Scrapy Spiders
- class stepstonesearch.spiders.Links.LinksSpider(*args: Any, **kwargs: Any)
A Scrapy spider to scrape job listing links from Stepstone.
This spider starts from the search results page for a given job title, extracts job listing data (e.g., title, company, location, link), and follows pagination up to a specified maximum number of pages or jobs. The results are saved to a JSON file.
- Variables:
name – The name of the spider.
allowed_domains – Domains allowed for the spider to crawl.
custom_settings – Custom settings for the spider, including the output feed configuration.

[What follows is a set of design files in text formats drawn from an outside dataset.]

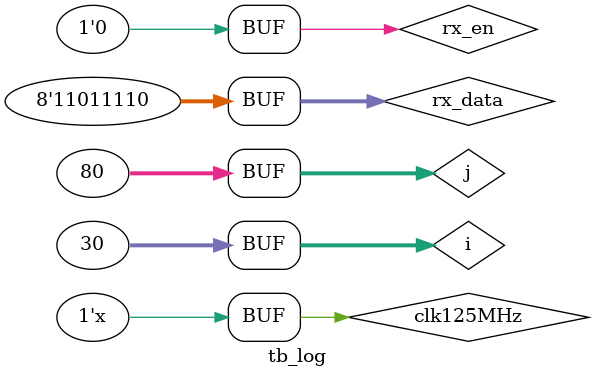
<source format=v>
`timescale 1ns / 1ps


module tb_log(

    );
    
    
    reg rx_en=0,clk125MHz=0;
    reg [7:0] rx_data=0;
    
    wire [31:0] countp,okp;
    wire finished,started;
    
    log uut(
        .rx_en(rx_en),
        .clk125MHz(clk125MHz),
        .rx_data(rx_data),
        .countp(countp),
        .okp(okp),
        .finished(finished),
        .started(started)
        );
        
        integer i,j,k;
        
        always #10 begin
            clk125MHz <= !clk125MHz;
        end
        
        initial begin
            for (j=0;j<80;j=j+1) begin
            
            
            #20
            rx_en = 1;
            for (i=0;i<30;i=i+1) begin
                if (i==3)
                    rx_data=0;
                else if (i==4) 
                    rx_data=0;
                else if (i==5)
                    if (j<40)
                    rx_data = j;
                    else
                    rx_data = 30;
                 else rx_data = 8'hde;
              #20;
              end
              rx_en=0;
              #80;
              end
          end
                
        
endmodule

</source>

base_url – The base URL template for Stepstone job search pages.
start_urls – The initial URL(s) to start scraping from.
jobs_collected – A counter for the number of jobs collected so far.
- extract_items(data)
Extract the ‘items’ array from the JSON-like data in the page source.
This method uses a stack-based approach to find the balanced brackets of the ‘items’ array in the page’s script data.
- Parameters:
data – The raw HTML content of the page.
- Returns:
The extracted ‘items’ array as a string, or None if not found.
- parse(response)
Parse the search results page and extract job listing data.
This method extracts job items from the page, yields them as dictionaries, and follows pagination links until the maximum number of pages or jobs is reached.
- Parameters:
response – The Scrapy response object containing the search results page HTML.
- class stepstonesearch.spiders.sitespider.sitespiderSpider(*args: Any, **kwargs: Any)
A Scrapy spider to scrape detailed job information from Stepstone.
This spider reads job links from a provided JSON file, visits each job page, extracts job details such as job title, company name, location, salary, job description paragraphs, and lists (e.g., benefits), and saves the data in the variable job_data.
- Variables:
name – The name of the spider.
allowed_domains – Domains allowed for the spider to crawl.
input_file – Path to the JSON file containing job links.
output_file – Path to the output JSON file where scraped data will be saved.
items – List of job items loaded from the input JSON file.
job_details – List to store scraped job details.
job_title – The job title used for naming the output file.
- closed(reason)
Save the collected job details to a JSON file when the spider is closed.
- Parameters:
reason – The reason for the spider being closed.
- extract_job_id(url)
Extract the job ID from the job page URL.
The job ID is extracted using a regular expression that looks for a sequence of digits before “-inline.html”.
- Parameters:
url – The URL of the job page.
- Returns:
The extracted job ID or None if not found.
- load_items()
Load job items from the input JSON file.
- Returns:
List of job items or an empty list if loading fails.
- parse(response)
Parse the job page and extract relevant job details.
This method extracts paragraphs, lists (e.g., benefits), and other job details from the page. It cleans the text and organizes the data into a dictionary, which is then appended to the job_details list.
- Parameters:
response – The Scrapy response object containing the job page HTML.
- start_requests()
Generate Scrapy requests for each job link in the input items.
Each request includes the job item metadata and is sent to the parse method for processing.